To know that, we construct the following table that gives us the direction and makes us easy to compute unit vectors (be careful with the axes)
┏━━━━┳━━━━┳━━━━┓
┃ ❌ ┃ NW ┃ NE ┃
┣━━━━╋━━━━╋━━━━┫
x ┃ W ┃ ⚫ ┃ E ┃
↓ ┣━━━━╋━━━━╋━━━━┫
┃ SW ┃ SE ┃ ❌ ┃
┗━━━━┻━━━━┻━━━━┛
y →
We get the following vectors associated with each directions:
$NE = (-1, 1)$ $SE = ( 1, 0)$ $SW = ( 1, -1)$ $NW = (-1, 0)$ $W = ( 0, -1)$ $E = ( 0, 1)$
For this project, i decided to do a MinMax algorithm with alpha-beta prunning. The implementation was pretty easy (see inside players alphabeta.py)
There are 3 evaluations functions in this program used to evaluate a state of the game (the board). Each of the functions described below are weightened by a weight that a genetic algorithm will try to optimize.
The first one is the easiest one. It computes for the player given in parameters the distance to the center cell (in the default layout, this is the cell E5). The return value is the average distance of all the marbles for the player given.
The second one is a bit more complicated. It returns the average density of the marbles of the player. The density for a marble is the sum of the distance of all other marbles of the player divided by the number of marbles of the player. The sum of the density for each marble is then divided by the number of marbles remaining for the player given.
The third one is a little more easy than the previous one. Indeed, it gives for the player the number of its marbles that have been pushed out of the board.

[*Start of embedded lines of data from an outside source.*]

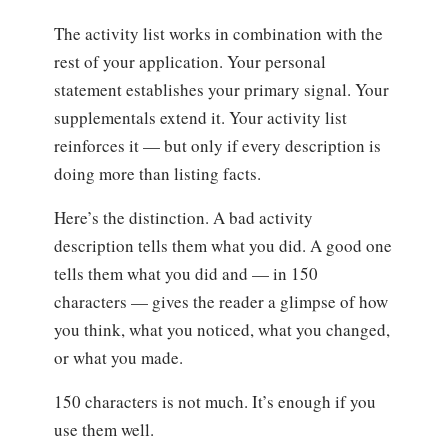
The activity list works in combination with the
rest of your application. Your personal
statement establishes your primary signal. Your
supplementals extend it. Your activity list
reinforces it — but only if every description is
doing more than listing facts.
Here’s the distinction. A bad activity
description tells them what you did. A good one
tells them what you did and — in 150
characters — gives the reader a glimpse of how
you think, what you noticed, what you changed,
or what you made.
150 characters is not much. It’s enough if you
use them well.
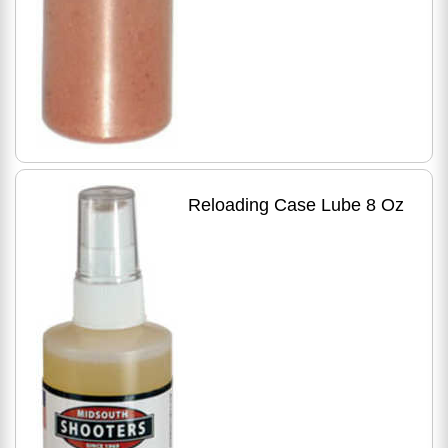
Reloading Case Lube 8 Oz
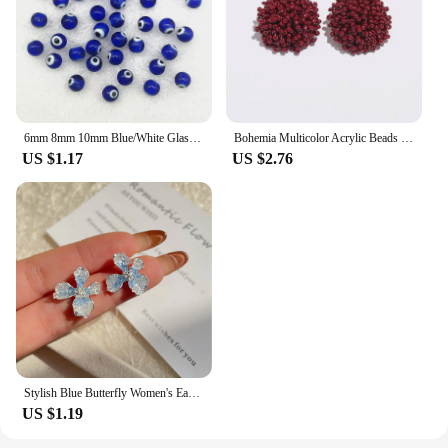
6mm 8mm 10mm Blue/White Glass Beads Evil Eye Beads for Jewelry Making DIY Handmade Bracelets Accessories
Bohemia Multicolor Acrylic Beads Stud Earrings for Women Handmade Beaded Round Green Red Blue Earrings Christmas Jewelry Gift
US $1.17
US $2.76
Stylish Blue Butterfly Women's Earrings Jacket with Pearl Silver Pin for Casual and Sporty Outfits
US $1.19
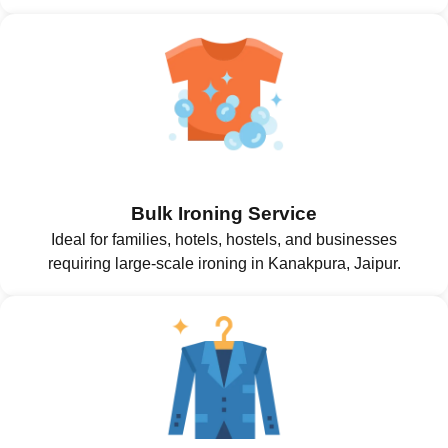
Bulk Ironing Service
Ideal for families, hotels, hostels, and businesses
requiring large-scale ironing in Kanakpura, Jaipur.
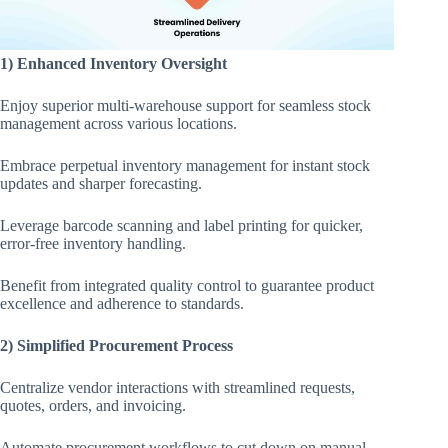
1) Enhanced Inventory Oversight
Enjoy superior multi-warehouse support for seamless stock
management across various locations.
Embrace perpetual inventory management for instant stock
updates and sharper forecasting.
Leverage barcode scanning and label printing for quicker,
error-free inventory handling.
Benefit from integrated quality control to guarantee product
excellence and adherence to standards.
2) Simplified Procurement Process
Centralize vendor interactions with streamlined requests,
quotes, orders, and invoicing.
Automate procurement workflows to cut down on manual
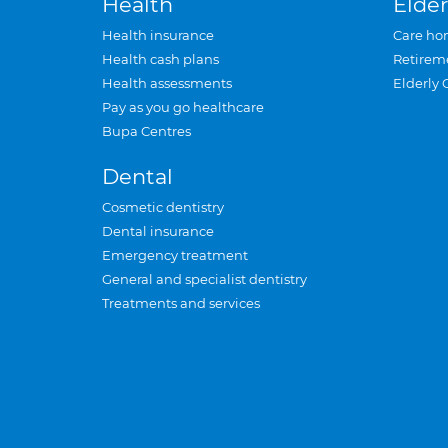
Health
Elder
Health insurance
Care ho
Health cash plans
Retirem
Health assessments
Elderly 
Pay as you go healthcare
Bupa Centres
Dental
Cosmetic dentistry
Dental insurance
Emergency treatment
General and specialist dentistry
Treatments and services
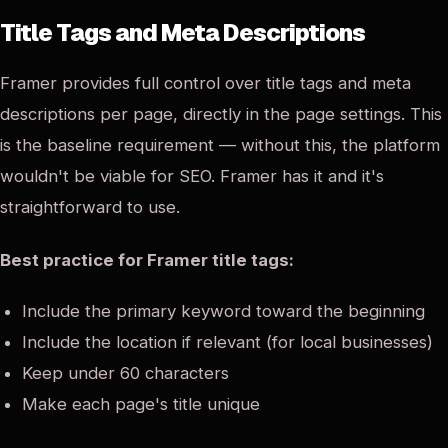
Title Tags and Meta Descriptions
Framer provides full control over title tags and meta
descriptions per page, directly in the page settings. This
is the baseline requirement — without this, the platform
wouldn't be viable for SEO. Framer has it and it's
straightforward to use.
Best practice for Framer title tags:
Include the primary keyword toward the beginning
Include the location if relevant (for local businesses)
Keep under 60 characters
Make each page's title unique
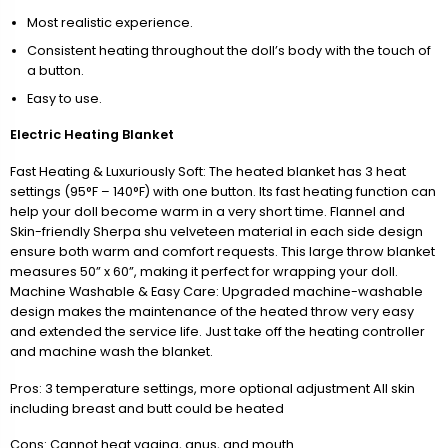
Most realistic experience.
Consistent heating throughout the doll’s body with the touch of
a button.
Easy to use.
Electric Heating Blanket
Fast Heating & Luxuriously Soft: The heated blanket has 3 heat
settings (95°F – 140°F) with one button. Its fast heating function can
help your doll become warm in a very short time. Flannel and
Skin-friendly Sherpa shu velveteen material in each side design
ensure both warm and comfort requests. This large throw blanket
measures 50” x 60”, making it perfect for wrapping your doll.
Machine Washable & Easy Care: Upgraded machine-washable
design makes the maintenance of the heated throw very easy
and extended the service life. Just take off the heating controller
and machine wash the blanket.
Pros: 3 temperature settings, more optional adjustment All skin
including breast and butt could be heated
Cons: Cannot heat vagina, anus, and mouth.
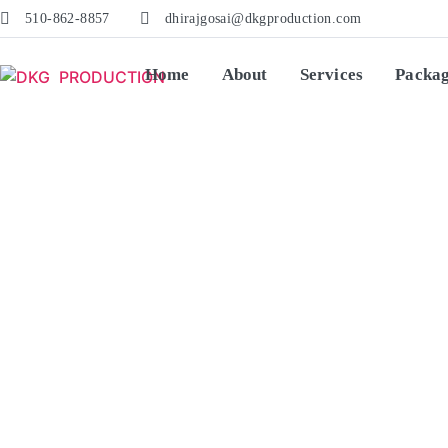
510-862-8857
dhirajgosai@dkgproduction.com
Home
About
Services
Packa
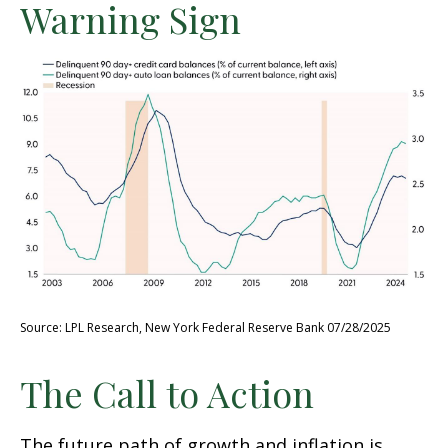
Warning Sign
Source: LPL Research, New York Federal Reserve Bank 07/28/2025
The Call to Action
The future path of growth and inflation is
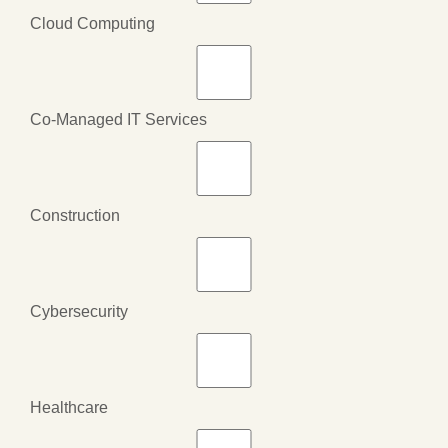
Cloud Computing
Co-Managed IT Services
Construction
Cybersecurity
Healthcare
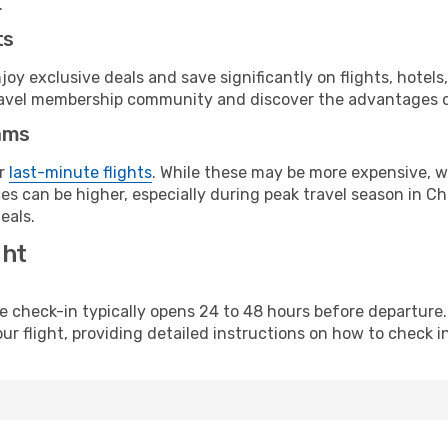
.
ts
y exclusive deals and save significantly on flights, hotels
t travel membership community and discover the advantages 
ams
or
last-minute flights
. While these may be more expensive, we
s can be higher, especially during peak travel season in Chi
eals.
ght
line check-in typically opens 24 to 48 hours before departur
ur flight, providing detailed instructions on how to check in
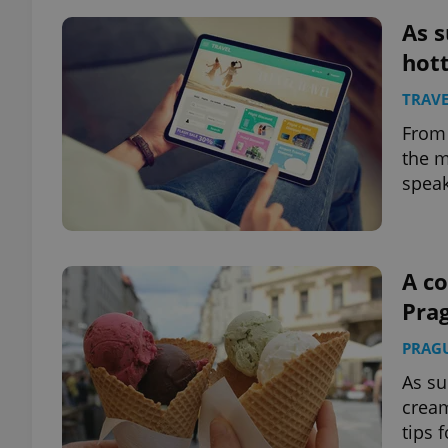
As s
add_logo_profile_m
hott
TRAVE
From 
^qs_[0-9]+$
the m
speak
^eps_[0-9]+$
A co
Pra
CookieScriptConse
PRAG
expss
As su
cream
tips 
PHPSESSID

As it was said earlier, each of the evaluation functions are weightened. The Genetic Algorithm (GA) have to "mutate" the weights in order to get the best weight that make the best AI. For each generation, it takes the best score of the best individual in the generation that defeats its opponent in a minimum of move (We are taking in account the size of the move to evaluate each individual of a generation).

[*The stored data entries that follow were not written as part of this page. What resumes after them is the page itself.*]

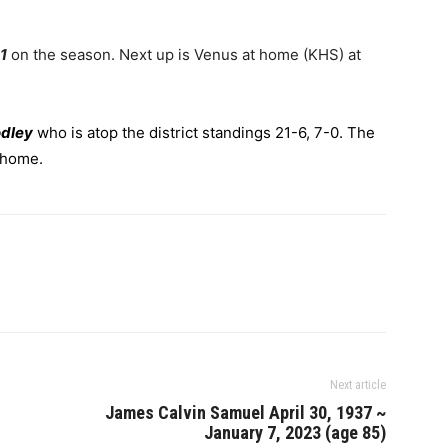
1
on the season. Next up is Venus at home (KHS) at
odley
who is atop the district standings 21-6, 7-0. The
t home.
Next article
James Calvin Samuel April 30, 1937 ~
January 7, 2023 (age 85)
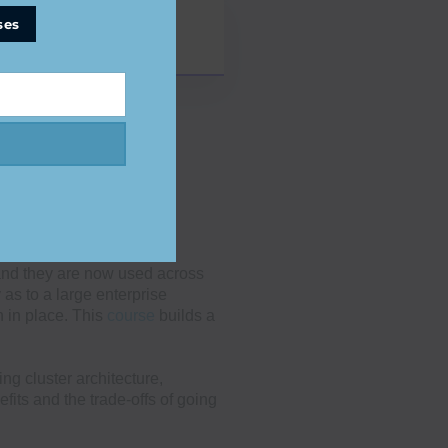
ses
and they are now used across
 as to a large enterprise
n in place. This
course
builds a
g cluster architecture,
fits and the trade-offs of going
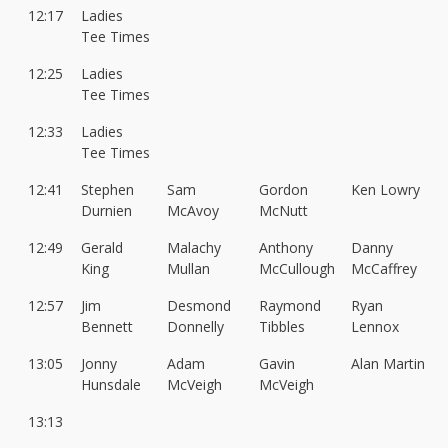
12:17
Ladies
Tee Times
12:25
Ladies
Tee Times
12:33
Ladies
Tee Times
12:41
Stephen
Sam
Gordon
Ken Lowry
Durnien
McAvoy
McNutt
12:49
Gerald
Malachy
Anthony
Danny
King
Mullan
McCullough
McCaffrey
12:57
Jim
Desmond
Raymond
Ryan
Bennett
Donnelly
Tibbles
Lennox
13:05
Jonny
Adam
Gavin
Alan Martin
Hunsdale
McVeigh
McVeigh
13:13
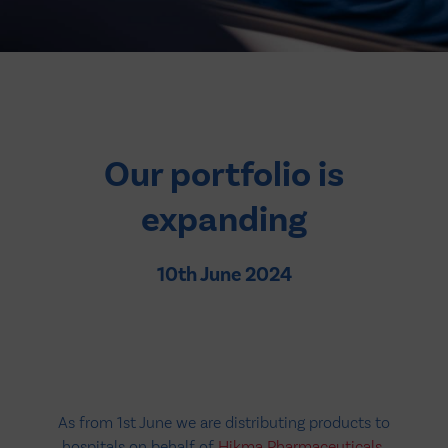
Our portfolio is
expanding
10th June 2024
As from 1st June we are distributing products to
hospitals on behalf of
Hikma Pharmaceuticals
,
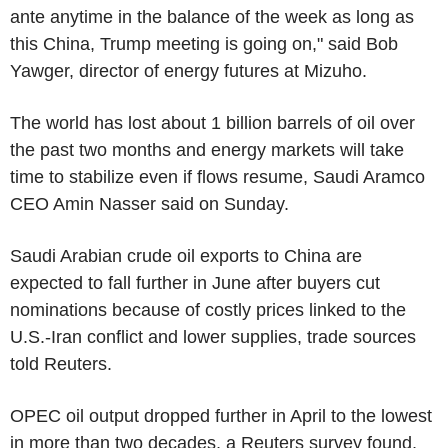
ante anytime in the balance of the week as long as
this China, Trump meeting is going on," said Bob
Yawger, director of energy futures at Mizuho.
The world has lost about 1 billion barrels of oil over
the past two months and energy markets will take
time to stabilize even if flows resume, Saudi Aramco
CEO Amin Nasser said on Sunday.
Saudi Arabian crude oil exports to China are
expected to fall further in June after buyers cut
nominations because of costly prices linked to the
U.S.-Iran conflict and lower supplies, trade sources
told Reuters.
OPEC oil output dropped further in April to the lowest
in more than two decades, a Reuters survey found,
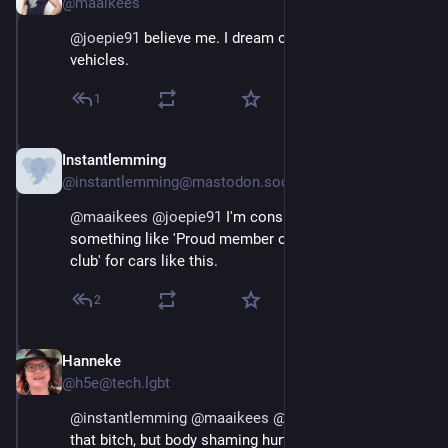
@maaikees
@
joepie91
 believe me. I dream of vandalizing these 
vehicles.
1
Instantlemming
Aug 29, 2025
@instantlemming@mastodon.social
@
maaikees
@
joepie91
 I'm considering stickers with 
something like 'Proud member of the small penis 
club' for cars like this.
2
Hanneke
Aug 29, 2025
@h5e@tech.lgbt
@
instantlemming
@
maaikees
@
joepie91
 (sorry to be 
that bitch, but body shaming hurts everyone)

Then the algorithm "mutate" by implementing a bit of noise to the best weight and adding to next generation mutated best weights from previous generation and the best_weights of the previous generation to check if there is any downgrade of performance across the generations.
The testing was really painful since the human player interface is really not convenient to play with. I should have develop a real human interface.

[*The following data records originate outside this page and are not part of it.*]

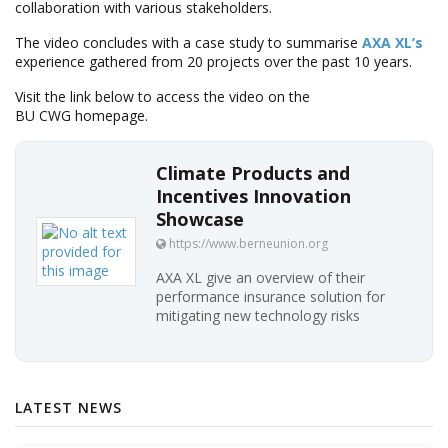
collaboration with various stakeholders.
The video concludes with a case study to summarise
AXA XL’s
experience gathered from 20 projects over the past 10 years.
Visit the link below to access the video on the
BU CWG homepage.
Climate Products and
Incentives Innovation
Showcase
https://www.berneunion.org
AXA XL give an overview of their
performance insurance solution for
mitigating new technology risks
LATEST NEWS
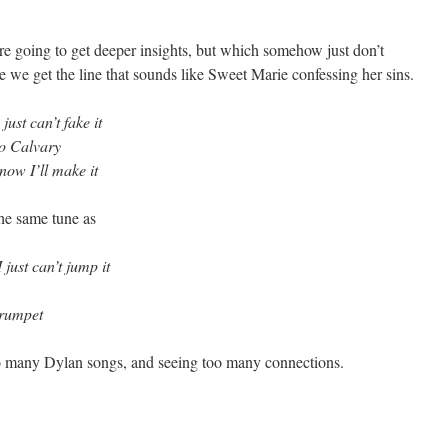
are going to get deeper insights, but which somehow just don’t
se we get the line that sounds like Sweet Marie confessing her sins.
st can’t fake it
to Calvary
know I’ll make it
 the same tune as
 just can’t jump it
trumpet
too many Dylan songs, and seeing too many connections.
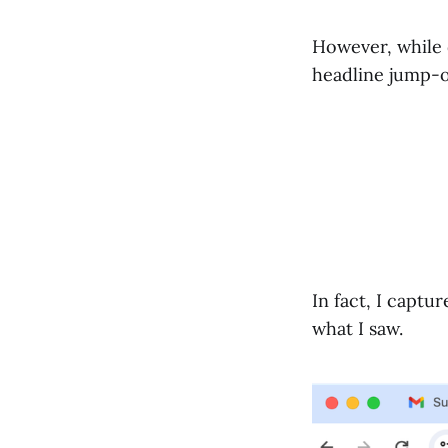
However, while 
headline jump-o
In fact, I capt
what I saw.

The Alpha-Beta MinMax player is too defensive for the current version. It is totally normal though since there are no heuristics that rewards an offensive behavior yet. This took me a long time to figure out a heuristic but unfortunately I never manage to go beyond the thought state...
If I had more time for this project, I would have done a sort of transition table (cache for evaluation function) to avoid re-computing everytime each states when we already had evaluated it. I did try something in cache.py but I never succeded to implement it.
In the current version, the genetic algorithm is not well implemented. Between each generation, it takes the best weights from the previous generation and add a random value between -0.5 and +0.5 (uniformely). I never implemented anything related to "crossovers" as many genetic algorithm implementation had implemented. This is something i could maybe explore if I have more time. I could also implement instead the Cross-Entropy Method (CEM) as in the tetris example gave to us.